Sum of Stirling numbers of second kind $S(n,k)$ over $n$ I want to evaluate the sum:
$$E(a,n) = \sum_{i=a}^n S(i,a)$$
with $S(n,k)$ denoting the Stirling numbers of the second kind.
My problem is that as $n$ gets bigger this calculation gets quite computationally-expensive with either using the recursive definition
$$S(n+1,k) = kS(n,k)+S(n, k-1)$$
or the explicit formula
$$S(n,k)=\frac{1}{k!} \sum_{j=0}^k (-1)^{k-j} {k \choose j} j^n$$
for $S$. 
So my question arises: is there a closed-form expression for $E$? If not, are there some sorts of other improvements to reduce the computational complexity of this sum?
 A: For fixed $a$ the function $S(i, a)$ is a sum of various powers, so the partial sum over $i$ can be computed with a termwise sum of geometric series. That is, we have
$$E(n, a) = \sum_{i=a}^n \frac{1}{a!} \sum_{j=0}^a (-1)^{a-j} {a \choose j} j^i$$
(I am switching $a$ and $n$ in the input for $E$ to maintain consistency with $a$ being on the right for the Stirling numbers) and exchanging the order of the sum, as well as removing the $\frac{1}{a!}$, gives
$$E(n, a) = \frac{1}{a!} \sum_{j=0}^a  (-1)^{a-j} {a \choose j} \sum_{i=a}^n j^i.$$
The sum $\sum_{i=a}^n j^i$ is a geometric series $\frac{j^{n+1} - j^a}{j - 1}$, so this gives
$$E(n, a) = \frac{1}{a!} \sum_{j=0}^a (-1)^{a-j} {a \choose j} \frac{j^{n+1} - j^a}{j - 1}.$$
For fixed $a$ most of this expression doesn't depend on $n$ and so can be precomputed (I don't know if that's the case in your application though), and then we only need to compute the powers $j^{n+1}$. If you're working mod a prime this can be done very efficiently using binary exponentiation and Fermat's little theorem.
Furthermore it sounds like in your application the prime is bigger than $a$, which allows us to make use of the observation that we can cancel the $a!$ factor from the binomial coefficients:
$$E(n, a) = \sum_{j=0}^a (-1)^{a-j} \frac{1}{j! (a - j)!} \frac{j^{n+1} - j^a}{j - 1}.$$
(The point being that we can compute $j! (a - j)! \bmod p$ and then invert it, without needing to keep track of a potentially large denominator that eventually cancels.) This should be a big save overall; we no longer have to perform any operation $n$ times.
Formally, to compute $j^{n+1} \bmod p$ we first reduce the exponent $\bmod (p-1)$; I'm not familiar with fast algorithms for dividing with remainder so I don't know how long this takes but probably not very long.

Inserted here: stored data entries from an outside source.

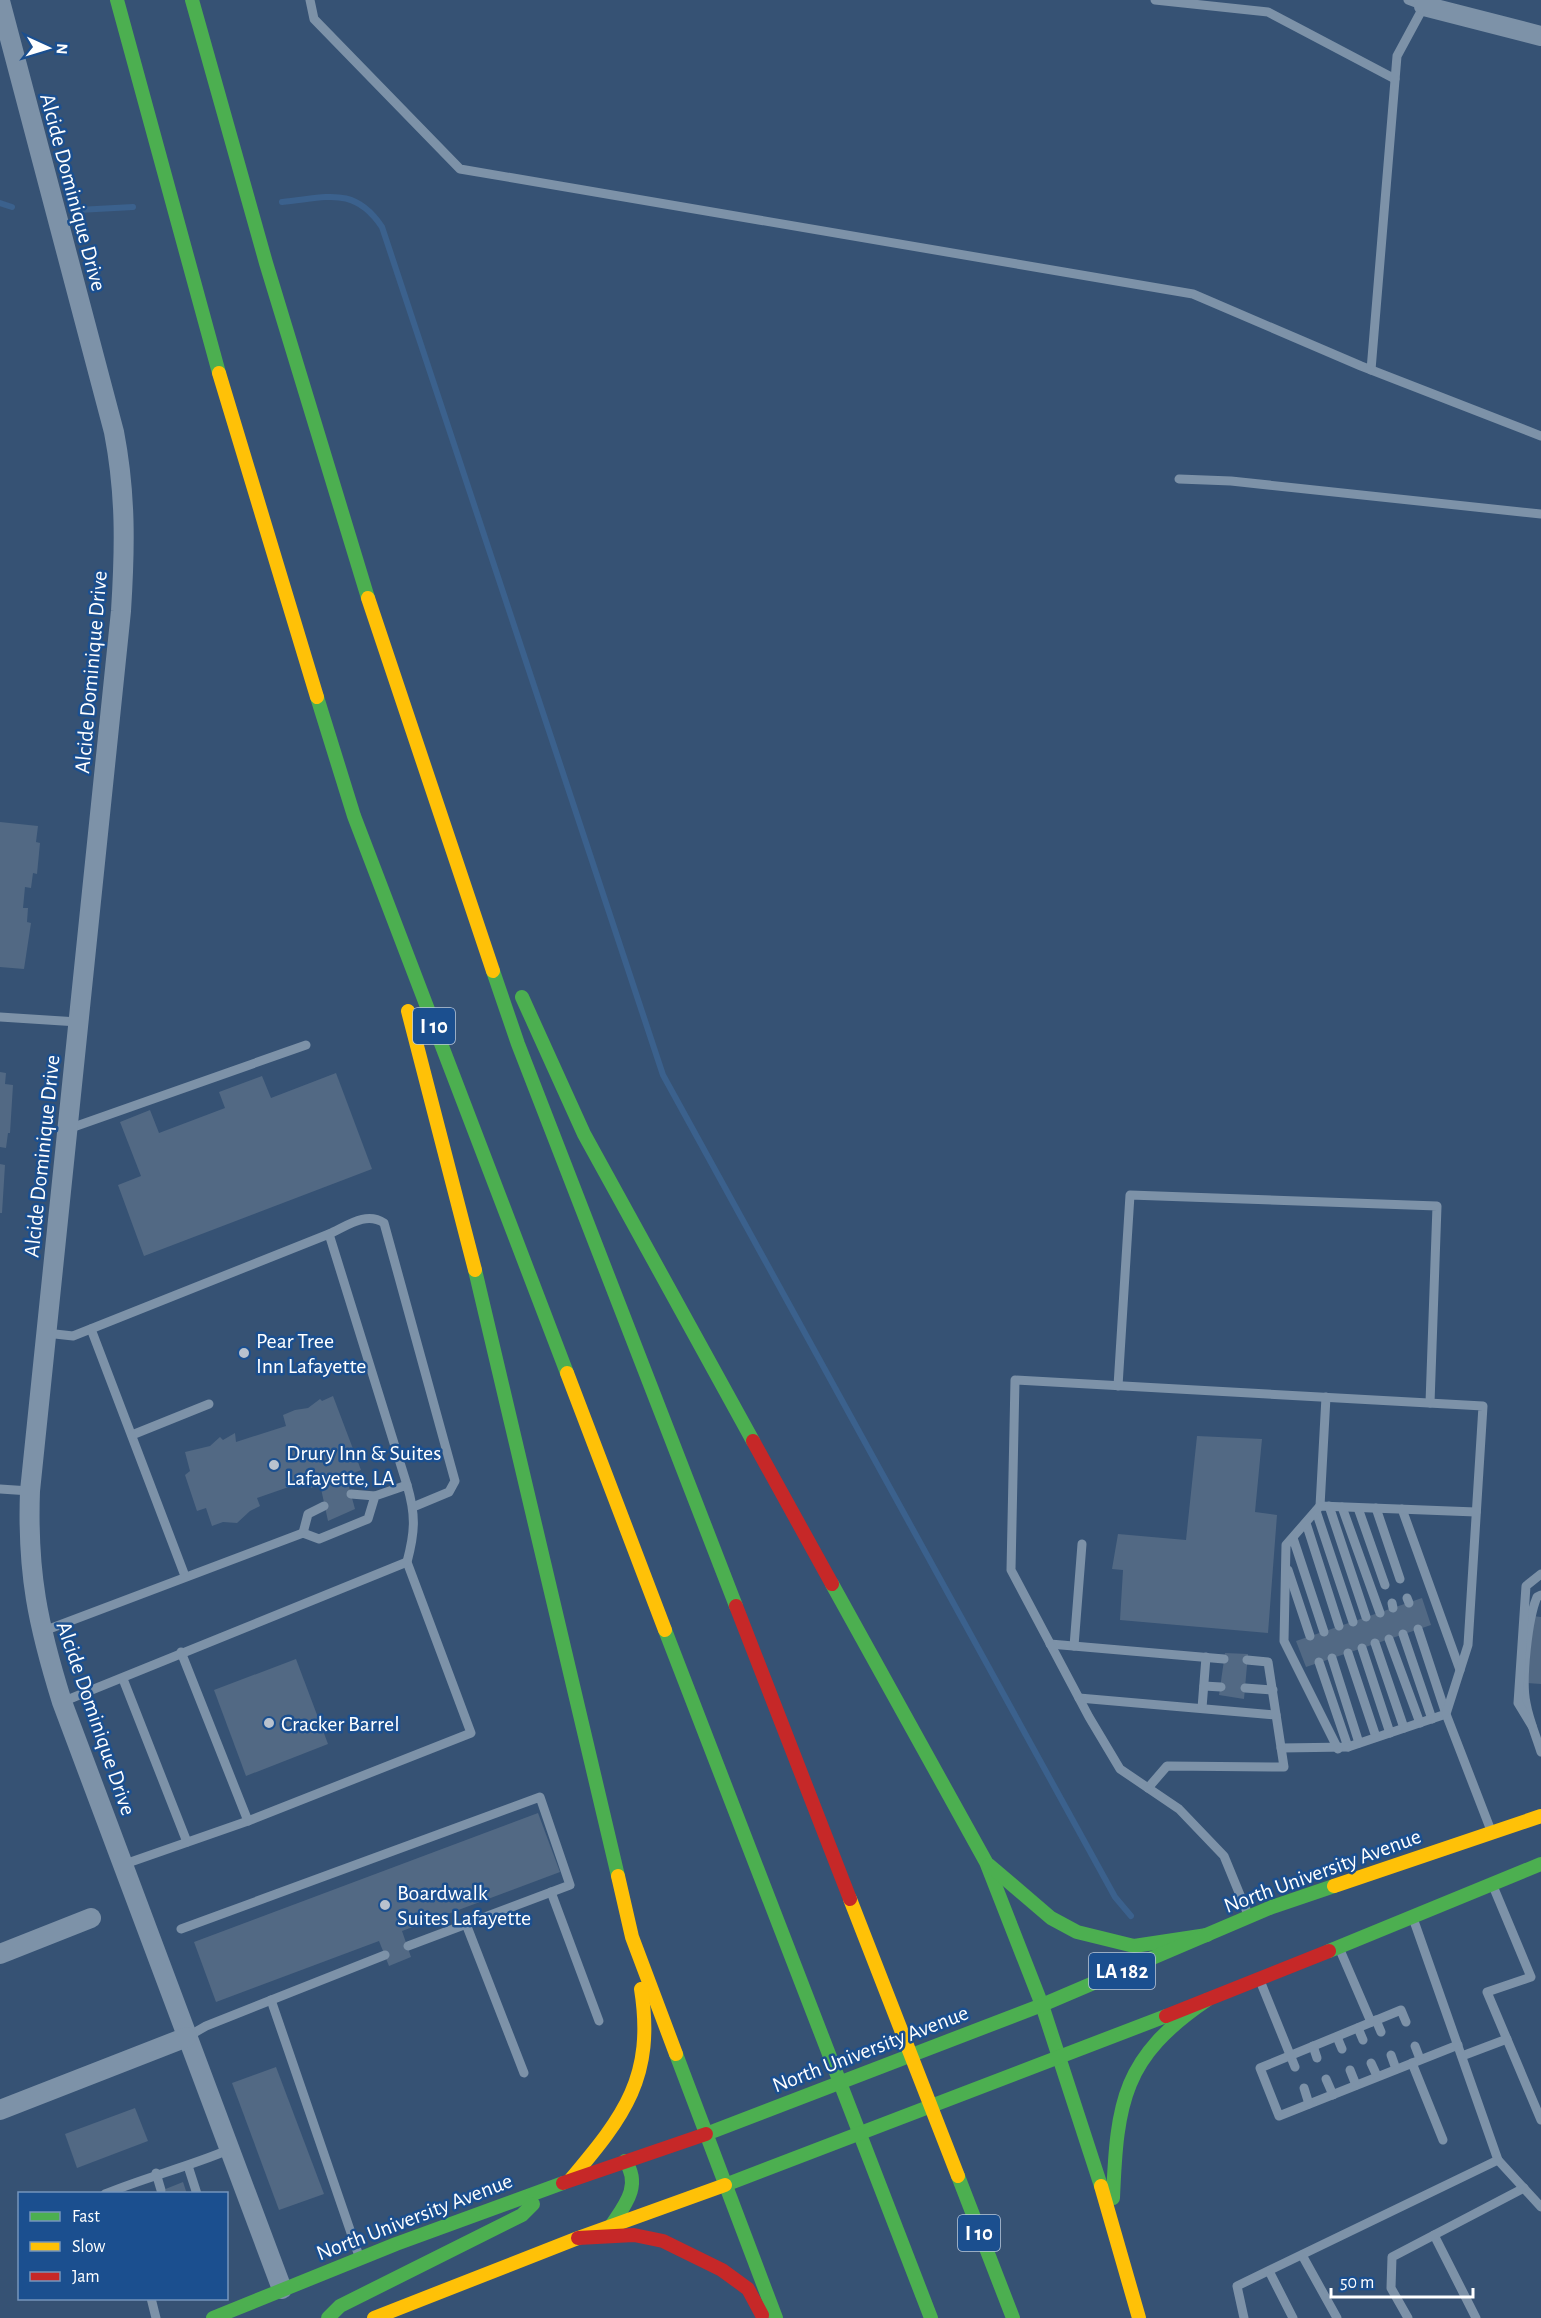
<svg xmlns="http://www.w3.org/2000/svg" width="1541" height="2318" viewBox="0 0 1541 2318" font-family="'Alegreya Sans',sans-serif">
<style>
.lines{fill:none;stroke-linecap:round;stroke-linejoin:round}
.stream{stroke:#3b618d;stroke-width:6}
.building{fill:#526984}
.lane{stroke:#7d92a8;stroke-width:9}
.street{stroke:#7d92a8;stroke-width:20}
.fast{stroke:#4caf50;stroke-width:14}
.slow{stroke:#ffc107;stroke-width:14}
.jam{stroke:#c62828;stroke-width:14}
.poi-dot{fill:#b9c2ce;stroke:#1b4f8f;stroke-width:2}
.labels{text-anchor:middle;stroke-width:5;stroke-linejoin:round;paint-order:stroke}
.shield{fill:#1b4f8f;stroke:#bbcadd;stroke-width:1.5}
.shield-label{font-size:21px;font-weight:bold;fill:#fff}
.street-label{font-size:22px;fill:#fff;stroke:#1b4f8f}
.poi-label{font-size:22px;fill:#fff;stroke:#1b4f8f;text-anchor:start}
</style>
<rect width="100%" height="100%" fill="#365274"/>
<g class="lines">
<g class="stream">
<path d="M282,202c44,-4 72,-17 100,25l281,848 452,822 16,19"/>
<polyline points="0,203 12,207"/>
<polyline points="78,210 133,207"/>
</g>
</g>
<g class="building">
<polygon points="0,822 38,826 36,842 40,843 37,874 33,873 31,888 25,887 23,908 28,908 27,922 31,923 24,969 0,967"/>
<polygon points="0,1072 6,1073 5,1084 13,1085 10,1133 8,1133 6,1148 0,1147"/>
<polygon points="336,1073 372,1169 144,1256 118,1185 141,1176 120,1122 150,1110 159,1133 225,1108 219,1092 262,1076 271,1098"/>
<polygon points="0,1164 5,1165 2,1213 0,1213"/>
<polygon points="333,1396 361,1470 346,1476 355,1509 328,1521 320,1484 311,1488 306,1481 257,1498 260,1506 250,1511 237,1523 223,1522 212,1526 206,1508 197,1511 185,1475 190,1471 185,1452 210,1446 220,1437 223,1440 235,1433 236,1442 286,1426 283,1415 295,1410 308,1408 320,1399 322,1401"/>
<polygon points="1197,1436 1262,1439 1255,1512 1277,1515 1268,1633 1120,1620 1123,1570 1112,1569 1118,1534 1186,1540"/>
<polygon points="1422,1598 1431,1625 1306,1667 1296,1641"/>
<polygon points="1533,1616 1541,1617 1541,1684 1527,1683"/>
<polygon points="1225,1653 1248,1654 1244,1699 1219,1695"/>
<polygon points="296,1659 328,1744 246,1776 214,1690"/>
<polygon points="538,1813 560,1872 402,1931 411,1957 389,1966 379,1941 216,2002 194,1942"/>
<polygon points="276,2067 324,2194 279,2210 232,2083"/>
<polygon points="135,2108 148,2141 77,2168 65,2134"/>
<polygon points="183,2182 187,2194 153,2194"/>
</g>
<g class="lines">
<g class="lane">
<polyline points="310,0 314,19 460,169 1193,294 1361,366 1541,436"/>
<polyline points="1155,0 1268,12 1395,79"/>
<polyline points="1371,370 1397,56 1424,6 1408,0"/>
<polyline points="1179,479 1231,481 1541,514"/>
<polyline points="0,1017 78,1022"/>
<polyline points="68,1129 306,1045"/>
<path d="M329,1234c18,-8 37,-23 55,-11l71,258 -6,11 -36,15"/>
<polyline points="91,1329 185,1576"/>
<polyline points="46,1333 73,1336 329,1234 407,1485"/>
<polyline points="1118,1386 1130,1195 1437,1206 1430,1403"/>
<polyline points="132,1435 209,1404"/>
<polyline points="0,1489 30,1491"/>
<polyline points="351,1494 375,1496"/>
<polyline points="1320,1506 1326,1397"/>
<polyline points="1329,1506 1366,1617"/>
<polyline points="1342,1507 1380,1613"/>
<polyline points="1358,1508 1385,1585"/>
<polyline points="1376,1508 1400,1579"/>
<polyline points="1402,1509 1460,1670"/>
<polyline points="1316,1511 1353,1622"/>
<polyline points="1306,1523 1339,1626"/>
<polyline points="303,1533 308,1514 324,1506"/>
<polyline points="1293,1538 1324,1632"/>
<polyline points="1288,1570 1310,1636"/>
<path d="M1541,1595l-4,2c-9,21 -16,83 -11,106 3,17 10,33 15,49"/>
<polyline points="1407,1598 1409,1603"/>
<polyline points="1392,1603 1393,1608"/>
<path d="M41,1632l262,-99 16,6 49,-20 7,-23 32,-11c9,30 8,47 0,77l64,171 -223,88 -126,44"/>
<polyline points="1403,1634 1432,1719"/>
<polyline points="1389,1639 1420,1723"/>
<polyline points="1375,1643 1404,1728"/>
<polyline points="1050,1644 1224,1659"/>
<polyline points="1074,1646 1082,1544"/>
<polyline points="1362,1648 1390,1733"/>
<polyline points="181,1652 248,1821"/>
<polyline points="1348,1653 1376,1737"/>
<polyline points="1332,1658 1359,1743"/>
<polyline points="1319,1662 1348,1747"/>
<polyline points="123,1679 187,1842"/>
<polyline points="1204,1686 1221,1687"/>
<polyline points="1245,1688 1273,1690"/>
<polyline points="1079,1698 1276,1715"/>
<polyline points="62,1702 407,1562"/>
<polyline points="1202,1708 1206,1657"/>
<polyline points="1532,1726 1518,1703 1526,1586 1541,1574"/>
<polyline points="1281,1748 1348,1747 1446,1714 1418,1629"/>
<polyline points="1338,1749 1284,1641 1286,1545 1320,1506 1476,1512"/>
<polyline points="1148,1788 1167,1766 1284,1767 1268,1662 1247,1660"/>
<polyline points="1493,1886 1531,1977 1487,1992 1541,2120"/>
<polyline points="551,1892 599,2021"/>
<polyline points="1247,1912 1224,1856 1179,1809 1120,1769 1089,1717 1011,1570 1015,1380 1483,1406 1468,1645 1446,1714 1490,1828"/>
<polyline points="466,1924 524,2073"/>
<polyline points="181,1929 540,1797 570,1885 408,1946"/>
<polyline points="1340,1950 1371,2022"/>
<polyline points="1261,1983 1295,2067"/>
<polyline points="271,2000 359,2256"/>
<polyline points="1376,2020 1381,2032"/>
<polyline points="1406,2022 1401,2010 1260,2068 1279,2116 1458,2045"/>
<polyline points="1358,2028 1363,2040"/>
<polyline points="187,2037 206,2026 385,1955"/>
<polyline points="1337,2037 1342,2049"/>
<polyline points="1313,2046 1317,2058"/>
<polyline points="1415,2046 1420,2059"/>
<polyline points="1391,2055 1396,2069"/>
<polyline points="1462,2056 1507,2039"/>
<polyline points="1371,2063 1377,2076"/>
<polyline points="1412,2063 1443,2140"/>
<polyline points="1350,2070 1356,2085"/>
<polyline points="1326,2079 1333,2095"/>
<polyline points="1304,2088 1309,2104"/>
<polyline points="1498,2160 1541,2207"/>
<polyline points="188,2166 197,2194"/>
<polyline points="156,2173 161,2190"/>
<path d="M105,2194c41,-17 83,-27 123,-44"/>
<polyline points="1434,2235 1476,2318"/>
<polyline points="1302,2255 1337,2318"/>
<polyline points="1269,2271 1293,2318"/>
<polyline points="151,2298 156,2318"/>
<polyline points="1244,2318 1237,2286 1498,2160 1414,1921"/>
<polyline points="1408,2318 1391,2288 1392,2257 1524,2188"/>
</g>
<g class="street">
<path d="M0,1l114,431c12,62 11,116 7,179l-91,880c-3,82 8,134 32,211l220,587"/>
<polyline points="1424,6 1541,36"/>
<polyline points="0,1954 91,1918"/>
<polyline points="0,2110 187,2037"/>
</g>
<g class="fast">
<polyline points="117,0 219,373"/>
<polyline points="192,0 266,263 368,598"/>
<polyline points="317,697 354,816 567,1373"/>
<polyline points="493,971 518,1044 736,1606"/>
<polyline points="522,997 584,1134 753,1441"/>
<polyline points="475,1270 618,1876"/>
<polyline points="832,1584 986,1862 1042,2005 1101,2186"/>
<polyline points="665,1630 931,2318"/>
<polyline points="989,1865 1051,1918 1077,1932 1134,1946 1207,1935"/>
<polyline points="1329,1951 1541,1864"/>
<polyline points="676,2054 776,2318"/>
<polyline points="706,2134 1042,2005 1272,1907 1334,1886"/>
<polyline points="958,2176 1013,2318"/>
<polyline points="725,2185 1166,2016"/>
<path d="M1113,2198c4,-97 10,-141 94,-198"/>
<path d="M611,2226c14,-21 31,-41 14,-65"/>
<polyline points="213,2318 396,2244 563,2183"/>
<polyline points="328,2318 340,2306 522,2215 533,2204"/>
</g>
<g class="slow">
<polyline points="219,373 317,697"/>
<polyline points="368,598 493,971"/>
<polyline points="408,1011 475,1270"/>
<polyline points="567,1373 665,1630"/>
<polyline points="618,1876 632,1937 676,2054"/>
<polyline points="1334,1886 1541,1816"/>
<polyline points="850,1899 958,2176"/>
<path d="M571,2179c53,-63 84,-102 70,-190"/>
<polyline points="1101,2186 1139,2318"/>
<polyline points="374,2318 578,2238 725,2185"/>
</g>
<g class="jam">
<polyline points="753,1441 832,1584"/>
<polyline points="736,1606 850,1899"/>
<polyline points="1166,2016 1329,1951"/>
<polyline points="563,2183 706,2134"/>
<polyline points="578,2238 634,2235 663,2241 722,2270 748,2289 762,2315"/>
</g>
</g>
<g class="poi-dot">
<circle cx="244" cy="1353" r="6"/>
<circle cx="274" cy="1465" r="6"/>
<circle cx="269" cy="1723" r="6"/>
<circle cx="385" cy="1905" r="6"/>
</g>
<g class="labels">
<g class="shield">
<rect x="413" y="1008" width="42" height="36" rx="4.5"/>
<rect x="1089" y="1953" width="66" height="36" rx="4.5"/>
<rect x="958" y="2215" width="42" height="36" rx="4.5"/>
</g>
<g class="shield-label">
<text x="434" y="1033">I 10</text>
<text x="1122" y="1978">LA 182</text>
<text x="979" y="2240">I 10</text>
</g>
<g class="street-label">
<text transform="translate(74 192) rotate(75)" y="8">Alcide Dominique Drive</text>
<text transform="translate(90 672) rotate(-85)" y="8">Alcide Dominique Drive</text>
<text transform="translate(41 1156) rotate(-84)" y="8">Alcide Dominique Drive</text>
<text transform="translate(97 1718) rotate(71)" y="8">Alcide Dominique Drive</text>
<text transform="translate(1322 1870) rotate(-20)" y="8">North University Avenue</text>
<text transform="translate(870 2048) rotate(-21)" y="8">North University Avenue</text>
<text transform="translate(414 2216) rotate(-21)" y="8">North University Avenue</text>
</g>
<g class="poi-label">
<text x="256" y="1348">Pear Tree<tspan x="256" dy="25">Inn Lafayette</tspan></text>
<text x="286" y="1460">Drury Inn &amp; Suites<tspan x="286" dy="25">Lafayette, LA</tspan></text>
<text x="281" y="1731">Cracker Barrel</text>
<text x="397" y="1900">Boardwalk<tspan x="397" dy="25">Suites Lafayette</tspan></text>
</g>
</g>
<rect x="18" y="2192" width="210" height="108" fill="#1b4f8f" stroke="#7695bc" stroke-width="1.5"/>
<rect x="30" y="2212" width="30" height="9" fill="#4caf50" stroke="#7695bc" stroke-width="1.5"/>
<text x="72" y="2222" font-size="18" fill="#ffffff">Fast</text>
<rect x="30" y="2242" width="30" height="9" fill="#ffc107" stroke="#7695bc" stroke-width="1.5"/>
<text x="72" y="2252" font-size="18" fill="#ffffff">Slow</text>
<rect x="30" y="2272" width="30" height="9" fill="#c62828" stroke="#7695bc" stroke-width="1.5"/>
<text x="72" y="2282" font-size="18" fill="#ffffff">Jam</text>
<g transform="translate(48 48) rotate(94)" stroke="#1b4f8f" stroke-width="4.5" paint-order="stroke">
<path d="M0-4.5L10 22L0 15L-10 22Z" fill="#ffffff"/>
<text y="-9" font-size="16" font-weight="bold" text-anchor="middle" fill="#ffffff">N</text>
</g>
<path d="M1331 2288v9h142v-9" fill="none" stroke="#ffffff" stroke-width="3"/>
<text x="1340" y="2288" font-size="18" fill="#ffffff" stroke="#1b4f8f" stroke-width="4.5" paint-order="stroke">50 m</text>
</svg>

This gives us a new exponent $m < p-1$ and then binary exponentiation will let us compute $j^m \bmod p$ in about $O(\log m) \le O(\log p)$ steps, and since $p = 10^9 + 7$ here this is not only constant but a pretty small constant!
Similar improvements are probably not available for the binomial coefficients / factorials but we still only have to do about $O(a)$ multiplications and we can work recursively and so forth, and computing inverses $\bmod p$ can be done efficiently using the Euclidean algorithm.